O Artigo 180º do CPTA, de modo sucinto, considera que a arbitragem administrativa é possível em matéria contratual e de responsabilidade, quanto a atos administrativos, relações jurídicas de emprego público e em matéria de atos pré-contratuais.

Relativamente à arbitragem em matéria contratual, vem prevista na alínea a) do artigo 180º do CPTA. No âmbito desta alínea o legislador procedeu a uma alteração, já que este passou a admitir que são passíveis de ser julgados, em tribunal administrativo, “questões respeitantes a contratos, incluindo a anulação ou declaração de nulidade de atos administrativos relativos à respetiva execução”. Antigamente, antes da reforma considerava-se apenas “Questões respeitantes a contratos, incluindo a apreciação de atos administrativos relativos à respetiva execução”. Para o Professor MÁRIO AROSO DE ALMEIDA, estamos perante uma clarificação dos poderes legalmente conferidos aos tribunais arbitrais administrativos, sempre que estes tenham de julgar questões respeitantes a atos administrativos de execução de contratos.

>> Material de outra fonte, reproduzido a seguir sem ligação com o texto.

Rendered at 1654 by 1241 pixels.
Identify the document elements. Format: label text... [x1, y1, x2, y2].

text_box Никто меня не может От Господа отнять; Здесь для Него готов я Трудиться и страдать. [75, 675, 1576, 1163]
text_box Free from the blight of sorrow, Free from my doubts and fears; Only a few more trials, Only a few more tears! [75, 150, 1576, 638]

Esta alteração ainda que não tenha sido significativa permite elucidar que uma das bases da arbitragem administrativa é a competência em matéria contratual que ao longo de todas as alterações se manteve.

De seguida, no que toca à matéria de responsabilidade, presente na alínea b), é outra das matérias, tal como a matéria contratual, que ao longo das reformas administrativas se manteve inalterada. Antes da reforma, este artigo tinha como redação “Questões de responsabilidade civil extracontratual, incluindo a efetivação do direito de regresso”. Atualmente, para além e incluir a efetivação do direito de regresso inclui ainda questões respeitantes a “indemnizações devidas nos termos da lei, no âmbito das relações jurídicas administrativas”. Esta alteração permite reconhecer a existência de outra indemnizações e compensações devidas por força da lei e com origem em relações jurídico-administrativas.

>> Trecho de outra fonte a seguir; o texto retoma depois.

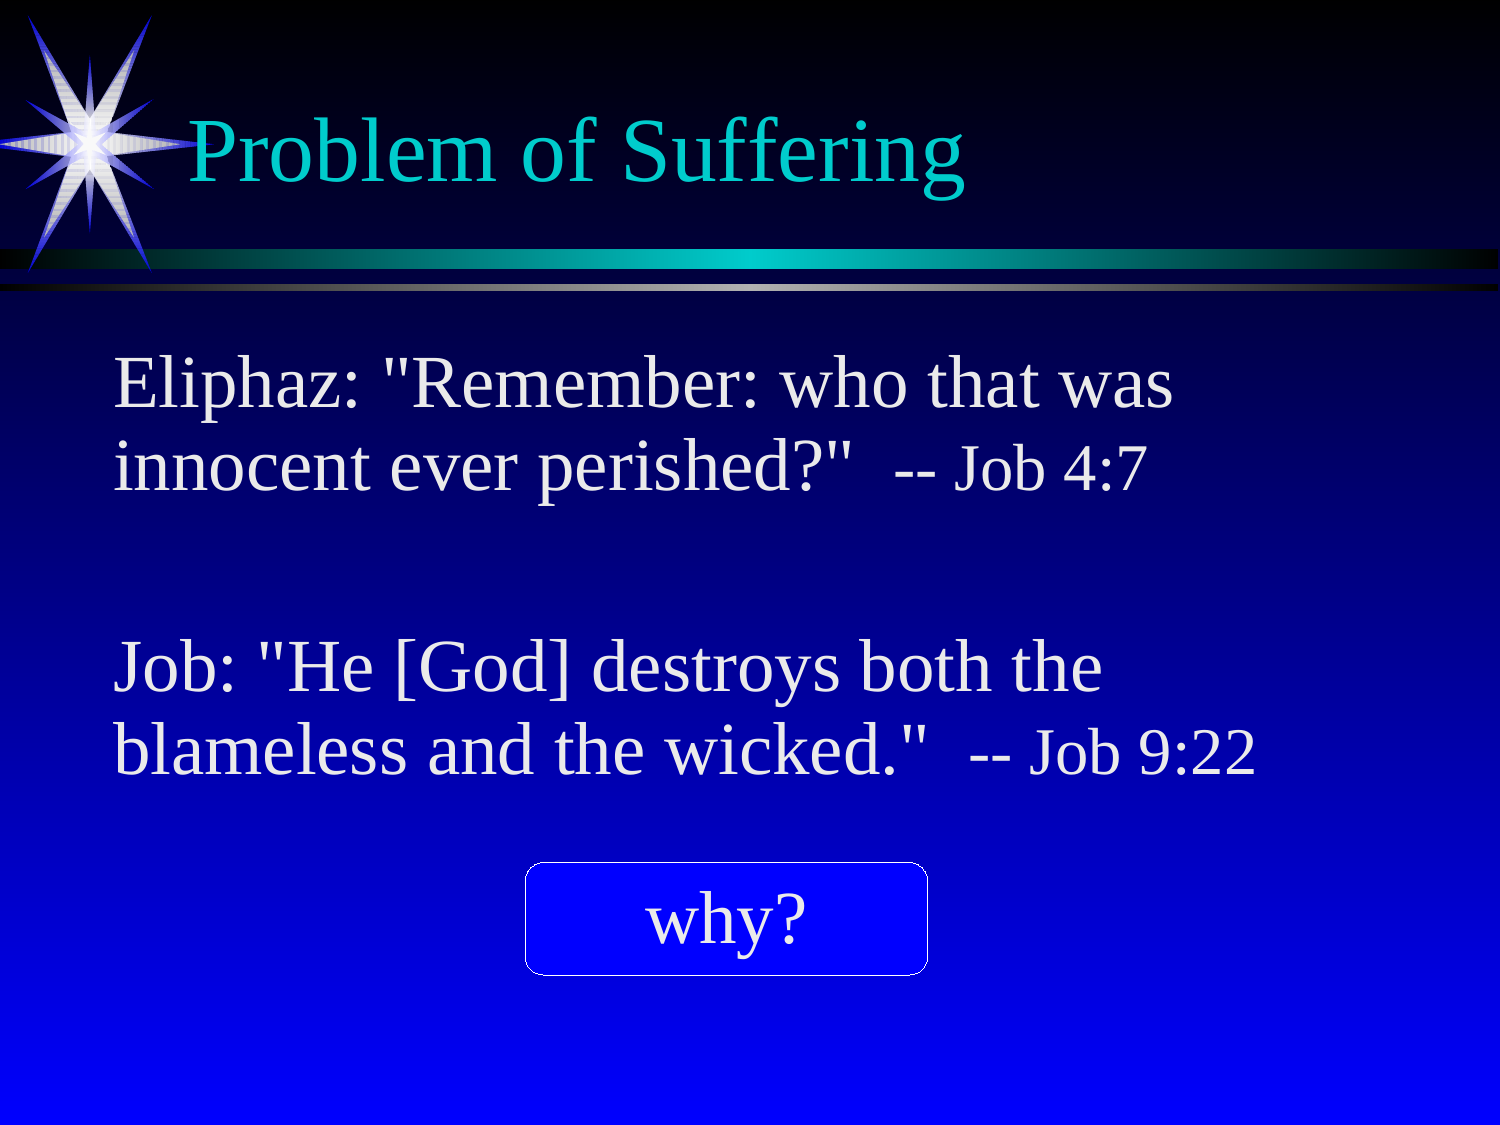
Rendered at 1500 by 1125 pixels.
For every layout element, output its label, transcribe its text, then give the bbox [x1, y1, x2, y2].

text_box Eliphaz: "Remember: who that was innocent ever perished?" -- Job 4:7 [98, 333, 1374, 515]
title Problem of Suffering [187, 56, 1463, 244]
text_box Job: "He [God] destroys both the blameless and the wicked." -- Job 9:22 [98, 617, 1374, 798]
text_box why? [525, 862, 928, 976]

Depois de analisadas estas duas alíneas considero que já é possível afirmar que estas duas matérias: contratual e responsabilidade, constituem as duas matérias base da arbitragem administrativa. O Professor MÁRIO AROSO DE ALMEIDA chega mesmo a afirmar que existe uma “permissão genérica do recurso à arbitragem em matéria de contratos e responsabilidade da Administração”.

Continuando, quanto à arbitragem administrativa relativamente a atos administrativos, vem prevista na alínea c) que considera como matéria arbitrável “Questões respeitantes à validade de atos administrativos, salvo determinação legal em contrário”. Esta alínea foi uma inovação. Como conclui o Professor Tiago Serrão considerava-se que as matérias sujeitas a arbitragem eram matérias em que se verificava uma situação de disponibilidade, visto que os atos administrativos não são por si disponíveis, possuindo um conteúdo individual e concreto, não poderiam ser arbitráveis. Antes da reforma de 2015 já se previa “Questões relativas a atos administrativos que possam ser revogados sem fundamento na sua invalidade, nos termos da lei substantiva”, no entanto com a reforma de 2015 deu-se uma plena efetivação de uma regra de plena arbitrabilidade de quaisquer questões relativas à legalidade de atos administrativos, excetuando as disposições em que a lei proíba.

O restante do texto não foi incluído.